Jacques Pépin is in love with chicken

By Frank Whitman

Chicken is a reliable go-to meal for both restaurant chefs and home cooks. But for master chef Jacques Pépin, cooking chicken is high culinary art – both as carefully crafted comfort food and as the measure of a cook’s skill and technique. 

Versatile chicken – roasted, fried, sautéed, poached or simmered – is inexpensive and flavor friendly. Adaptable to almost any cuisine and presentation, it’s both easy to cook and tricky to get just right. 

In his new book, The Art of the Chicken, the multi-talented  combines his unexpected skill as an artist and a lifetime of cooking experience in a charming book.  Filled with stories from his life in food, it also includes mouth-watering chicken recipes and original paintings of his favorite bird.  

It’s the eye-catching art that grabbed me. Pépin an artist – who knew?  Faithful to life or fanciful, the birds he paints are colorful depictions of chickens he has known or imagined. 

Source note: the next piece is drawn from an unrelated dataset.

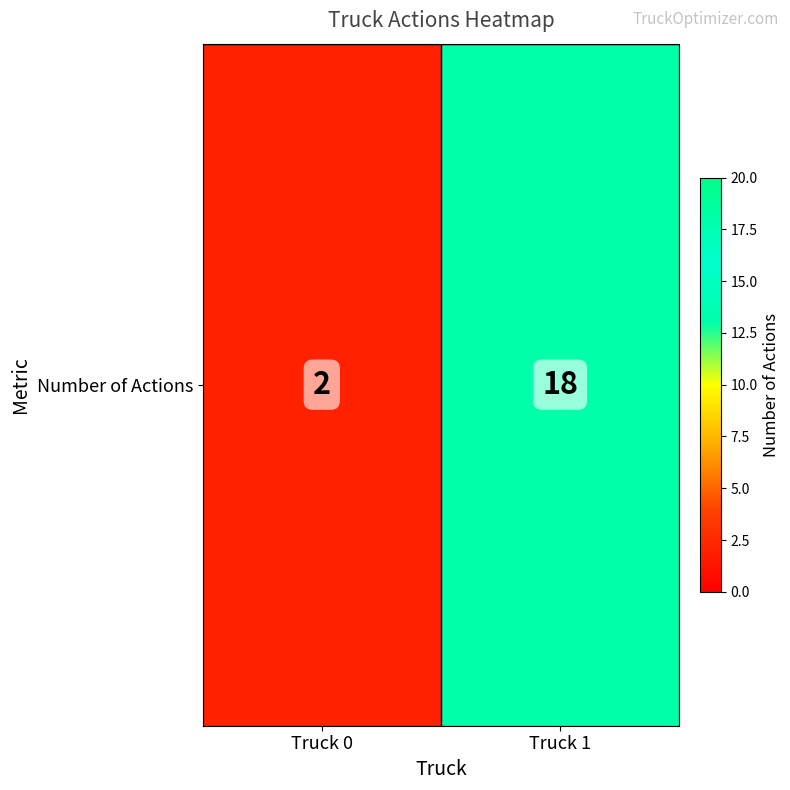

The value at Truck 1 is 18. True or false?

True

The rooster on the cover, for instance, stands tall with a Gallic attitude – proud of his colorful feathers while slightly disdainful of the viewer.  Other paintings show birds with plumage depicted as fruits or vegetables – decorated with cherries and pears, with the body of an artichoke, or grapes in place of feathers. Others are more true to life with the bold colors of heritage backyard varieties.  

Some are in disarray as though they had just met a fox. One seems to be in conversation with an escargatoire of snails.  All are vivid and engaging – a peek into the chef’s own personality. 

The recipes, all for chicken, do not follow the usual format of listed ingredients and numbered steps. Instead, they are narratives with approximations of quantities, estimates of times, and suggestions about heat. It’s the way apprentices are taught and chef’s exchange dishes.  

Imprecise as they are, the recipes are inviting, encouraging the reader to give-it-a-try with the hope of a successful outcome. Introducing his method for the classic Chicken Tarragon, he says, “We learned to cook by using our senses to guide us.”

With an escargatoire of snails

Chicken Bercy flavored with mushrooms and sausages is described with enough detail to tantalize, but not quite enough to make the dish. Bichon’s (Pépin’s brother) grilled chicken, on the other hand, includes enough information to make it doable. 

The book concludes with Pépin sharing how he would present a roasted chicken for three different occasions: a simple roast served with salad and bread for the family; gussied up with mushrooms and served with fresh vegetable, a cheese course and dessert for a friends’ dinner; or served as part of a classic five-course dinner with champagne and three other wines for a special occasion.  “Country cooking, to bourgeois, to haute cuisine – dress up the humble chicken and it can go anywhere.” he says.

The recipes are scattered among anecdotes of Pépin’s life.  He left home and the family restaurant near Lyon to begin his kitchen apprenticeship at the age of thirteen.  A hard worker and natural cook, he progressed through a series of kitchens including both the prestigious Hotel Meurice and the three star Hôtel Plaza Athénée in Paris.   Drafted into the navy, he landed in the kitchen of the President of France (Chicken Chasseur was a favorite of the de Gaulles.) 

From there, he moved to New York and the famous Le Pavillon restaurant. A ten-year stint at the Howard Johnson’s commissary, developing recipes and new menu items for the national chain, grounded him in American cuisine and large-scale production. 

Known for his television appearances, he has taught many of us how to cook. His association with Julia Child has created some of the most beloved on-screen cooking as they teamed up to popularize classic French cuisine.  

Pépin is also the author of 38 books including the standard reference, La Technique as well as collaborations with Child, his daughter Claudine, and granddaughter Shorey. They occupy a special place on our cookbook shelf. 

Considered the dean of American chefs, Pépin is still broadcasting cooking videos from his Connecticut home.  With restless creativity, he’s still painting and has started the Jacques Pépin Foundation to support community kitchens that offer life skills and culinary training at no cost to adults with high barriers to employment. 

If you want to know him better, spend an evening leafing through The Art of the Chicken. You’ll feel like an old friend.